With the Orchestration page, you can:
- Use Cloud autoscaling apps to define your compute resource budget, and have the apps automatically manage your resource consumption as needed–-with no code (available under the ClearML Pro plan)
- Monitor resources (CPU and GPU, memory, video memory, and network usage) used by the experiments / Tasks that workers execute
- View workers and the queues they listen to
- Manage worker queues
- Create and rename queues
- Delete empty queues
- Monitor queue utilization
- Reorder, move, and remove experiments from queues
The ClearML Autoscaler apps are available under the ClearML Pro plan
Use the AUTOSCALERS tab to access ClearML's cloud autoscaling applications:
- GPU Compute (powered by Genesis Cloud)
- AWS Autoscaler
- GCP Autoscaler
The autoscalers automatically spin up or down cloud instances as needed and according to a budget that you set, so you pay only for the time that you actually use the machines.
The AWS and GCP autoscaler applications will manage instances on your behalf in your cloud account. When launching an app instance, you will provide your cloud service credentials so the autoscaler can access your account.
The GPU Compute application provides on-demand GPU instances powered by Genesis. All you need to do is define your compute resource budget, and you're good to go.
Once you launch an autoscaler app instance, you can monitor the autoscaler's activity and your cloud usage in the instance's dashboard.
Use the WORKERS tab to track worker activity and monitor worker utilization. The page shows a worker activity graph and a worker details table. The graph time span can be controlled through the menu at its top right corner. Hover over any plot point to see its data. By default, the WORKER UTILIZATION graph displays the number of active and total workers over time.

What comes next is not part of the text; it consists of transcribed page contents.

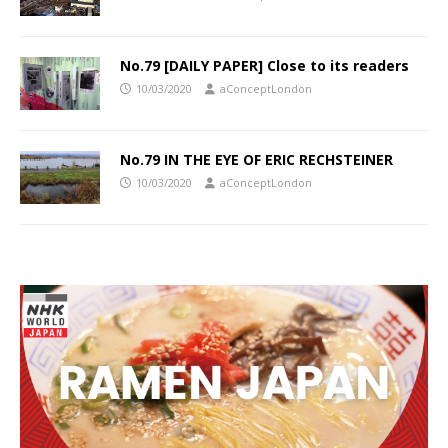
No.79 [DAILY PAPER] Close to its readers
10/03/2020
aConceptLondon
No.79 IN THE EYE OF ERIC RECHSTEINER
10/03/2020
aConceptLondon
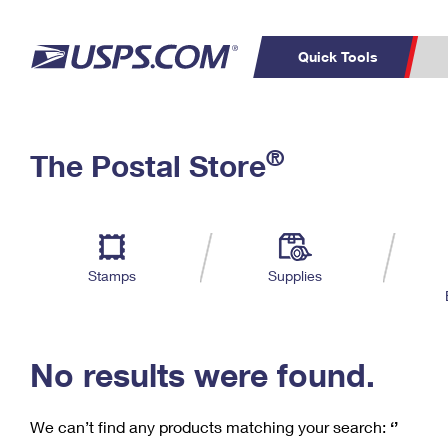
Quick Tools
C
Top Searches
®
The Postal Store
PO BOXES
PASSPORTS
Track a Package
Inf
P
Del
FREE BOXES
L
Stamps
Supplies
P
Schedule a
Calcula
Pickup
No results were found.
We can’t find any products matching your search:
‘’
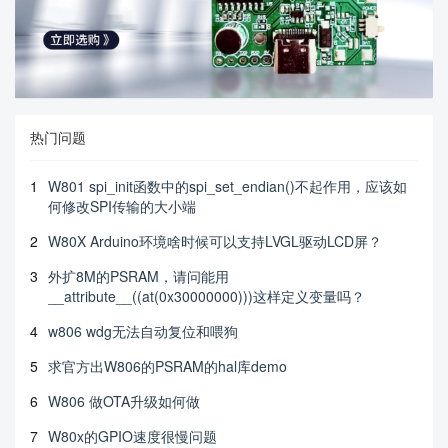
热门问题
1
W801 spi_init函数中的spi_set_endian()不起作用，应该如
何修改SPI传输的大小端
2
W80X Arduino环境啥时候可以支持LVGL驱动LCD屏？
3
外扩8M的PSRAM，请问能用
__attribute__((at(0x30000000)))这样定义变量吗？
4
w806 wdg无法自动复位和喂狗
5
求官方出W806的PSRAM的hal库demo
6
W806 做OTA升级如何做
7
W80x的GPIO速度很慢问题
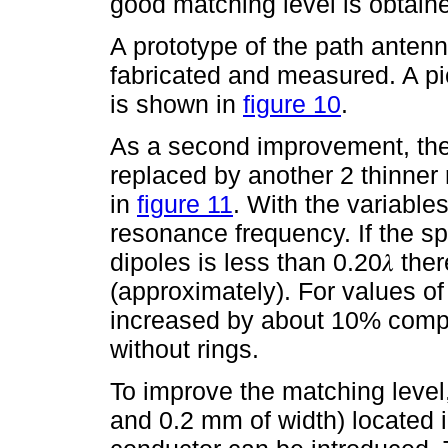
good matching level is obtain
A prototype of the path antenn
fabricated and measured. A pi
is shown in
figure 10
.
As a second improvement, the
replaced by another 2 thinne
in
figure 11
. With the variables
resonance frequency. If the s
dipoles is less than 0.20𝜆 the
(approximately). For values of 
increased by about 10% compa
without rings.
To improve the matching level
and 0.2 mm of width) located 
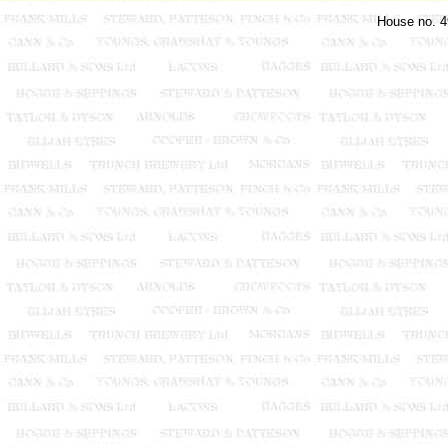
House no. 4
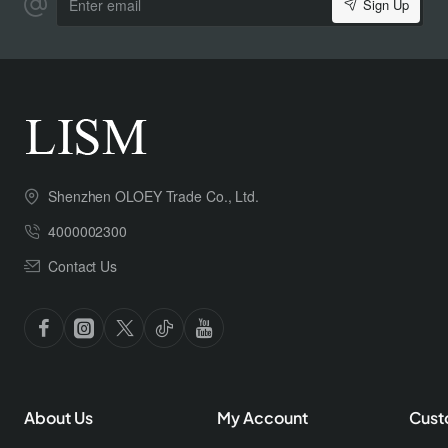
Sign Up
email
Shenzhen OLOEY Trade Co., Ltd.
4000002300
Contact Us
About Us
My Account
Cust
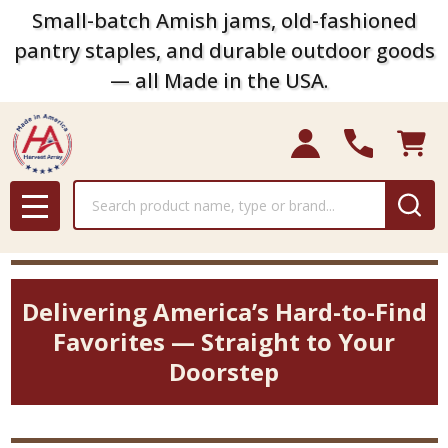
Small-batch Amish jams, old-fashioned
pantry staples, and durable outdoor goods
— all Made in the USA.
Search
MENU
Delivering America’s Hard-to-Find
Favorites — Straight to Your
Doorstep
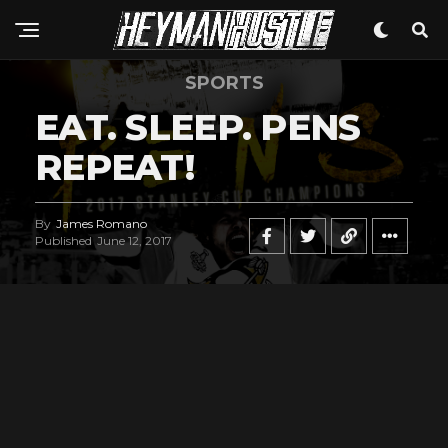
SPORTS
EAT. SLEEP. PENS
REPEAT!
By
James Romano
Published
June 12, 2017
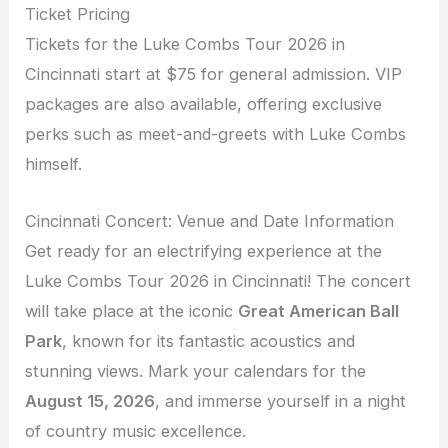
Ticket Pricing
Tickets for the Luke Combs Tour 2026 in
Cincinnati start at $75 for general admission. VIP
packages are also available, offering exclusive
perks such as meet-and-greets with Luke Combs
himself.
Cincinnati Concert: Venue and Date Information
Get ready for an electrifying experience at the
Luke Combs Tour 2026 in Cincinnati! The concert
will take place at the iconic
Great American Ball
Park
, known for its fantastic acoustics and
stunning views. Mark your calendars for the
August 15, 2026
, and immerse yourself in a night
of country music excellence.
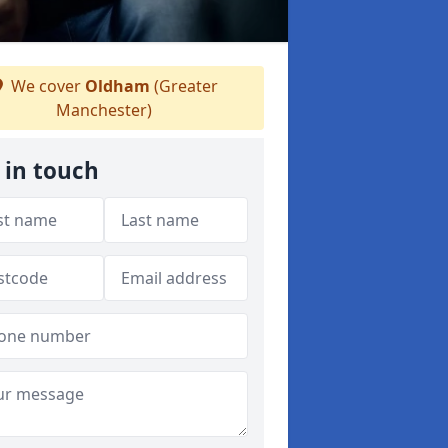
We cover
Oldham
(Greater
Manchester)
 in touch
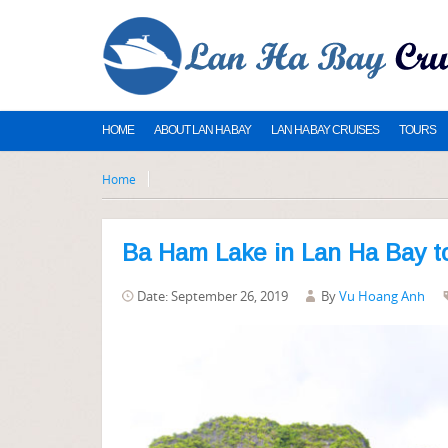
HOME
ABOUT LAN HA BAY
LAN HA BAY CRUISES
TOURS
Home
Ba Ham Lake in Lan Ha Bay t
Date: September 26, 2019
By
Vu Hoang Anh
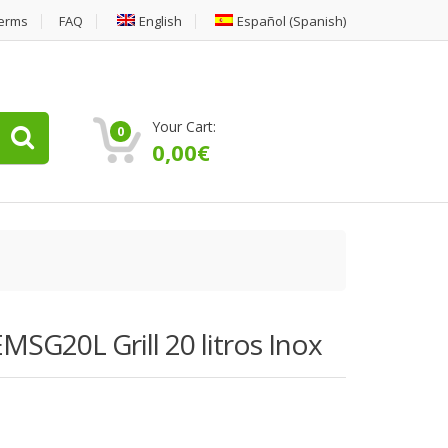
erms
FAQ
English
Español
(
Spanish
)
Your Cart:
0
0,00
€
MSG20L Grill 20 litros Inox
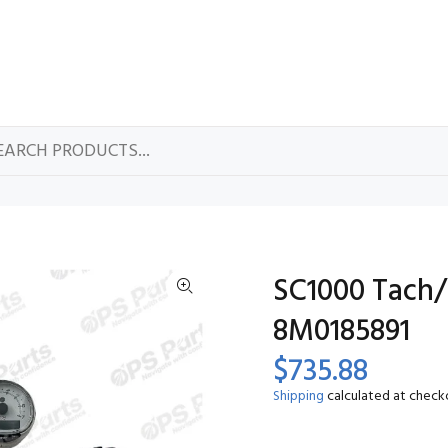
SC1000 Tach/
8M0185891
$735.88
Shipping
calculated at check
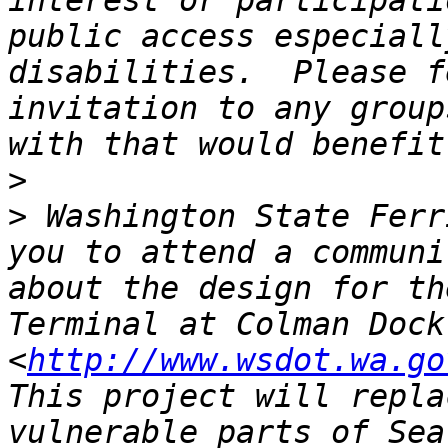
interest or participati
public access especiall
disabilities.  Please f
invitation to any group
>
>
 Washington State Ferr
you to attend a communi
about the design for th
Terminal at Colman Dock
<
http://www.wsdot.wa.go
This project will repla
vulnerable parts of Sea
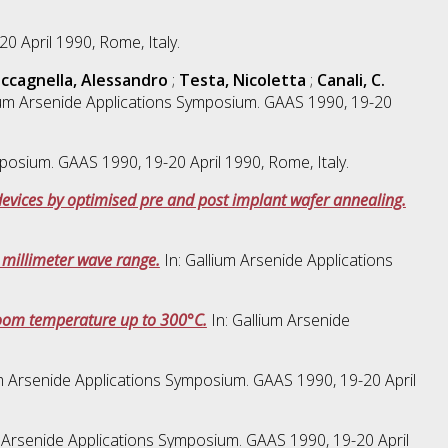
0 April 1990, Rome, Italy.
ccagnella, Alessandro
;
Testa, Nicoletta
;
Canali, C.
ium Arsenide Applications Symposium. GAAS 1990, 19-20
posium. GAAS 1990, 19-20 April 1990, Rome, Italy.
vices by optimised pre and post implant wafer annealing.
 millimeter wave range.
In: Gallium Arsenide Applications
room temperature up to 300°C.
In: Gallium Arsenide
um Arsenide Applications Symposium. GAAS 1990, 19-20 April
m Arsenide Applications Symposium. GAAS 1990, 19-20 April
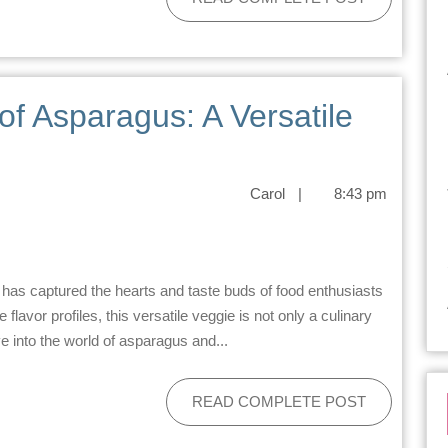
 of Asparagus: A Versatile
Carol
|
8:43 pm
flavor profiles, this versatile veggie is not only a culinary
ve into the world of asparagus and...
READ COMPLETE POST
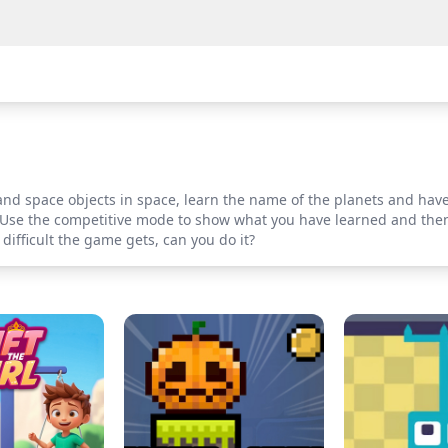
and space objects in space, learn the name of the planets and hav
ty. Use the competitive mode to show what you have learned and the
difficult the game gets, can you do it?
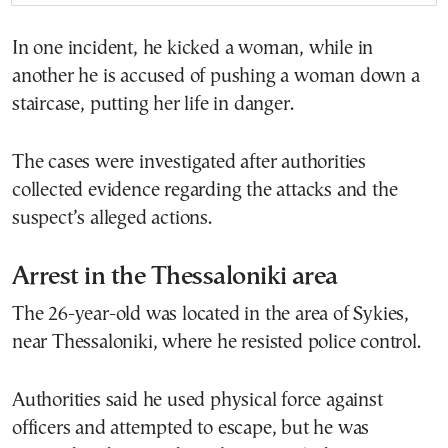
In one incident, he kicked a woman, while in
another he is accused of pushing a woman down a
staircase, putting her life in danger.
The cases were investigated after authorities
collected evidence regarding the attacks and the
suspect’s alleged actions.
Arrest in the Thessaloniki area
The 26-year-old was located in the area of Sykies,
near Thessaloniki, where he resisted police control.
Authorities said he used physical force against
officers and attempted to escape, but he was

The worker table shows the currently available workers and their current execution information:
- Current running experiment
- Current execution time
- Training iteration.
Clicking on a worker will open the worker’s details panel and replace the graph with that worker’s resource utilization information. The resource metric being monitored can be selected through the menu at the graph’s top left corner:
- CPU and GPU Usage
- Memory Usage
- Video Memory Usage
- Network Usage.
The worker’s details panel includes the following two tabs:
- INFO - worker information:
- Worker Name
- Update time - The last time the worker reported data
- Current Experiment - The experiment currently being executed by the worker
- Experiment Runtime - How long the currently executing experiment has been running
- Experiment iteration - The last reported training iteration for the experiment
- QUEUES - Information about the queues that the worker is assigned to:
- Queue - The name of the Queue
- Next experiment - The next experiment available in this queue
- In Queue - The number of experiments currently enqueued
Use the QUEUES tab to manage queues and monitor their statistics. The page shows graphs of the average experiment wait time and the number of queued experiments, and a queue details table. Hover over any plot point to view its data. By default, the graphs display the overall information of all queues.
The queue table shows the following queue information:
- Queue - Queue name
- Workers - Number of workers servicing the queue
- Next Experiment - The next experiment available in this queue
- Last Updated - The last time queue contents were modified
- In Queue - Number of experiments currently enqueued in the queue
To create a new queue - Click + NEW QUEUE (top left).
Hover over a queue and click to copy the queue’s ID.
Right-click on a queue or hover and click its action button to access queue actions:
- Delete - Delete the queue. Any pending tasks will be dequeued.
- Rename - Change the queue’s name
- Clear - Remove all pending tasks from the queue
- Custom action - The ClearML Enterprise Server provides a mechanism to define your own custom actions, which will appear in the context menu. See Custom UI Context Menu Actions
Clicking on a queue will open the queue’s details panel and replace the graphs with that queue’s statistics.
The queue’s details panel includes the following two tabs:
- EXPERIMENTS - A list of experiments in the queue. You can reorder and remove enqueued experiments. See Controlling Queue Contents.
- WORKERS - Information about the workers assigned to the queue:
- Name - Worker name
- IP - Worker’s IP
- Currently Executing - The experiment currently being executed by the worker
Controlling Queue Contents
Click on an experiment’s menu button in the EXPERIMENTS tab to reorganize your queue:
- Move a task to the top or bottom of the queue
- Move the task to a different queue
- Dequeue the task
You can also reorder experiments in a queue by dragging an experiment to a new position in the queue.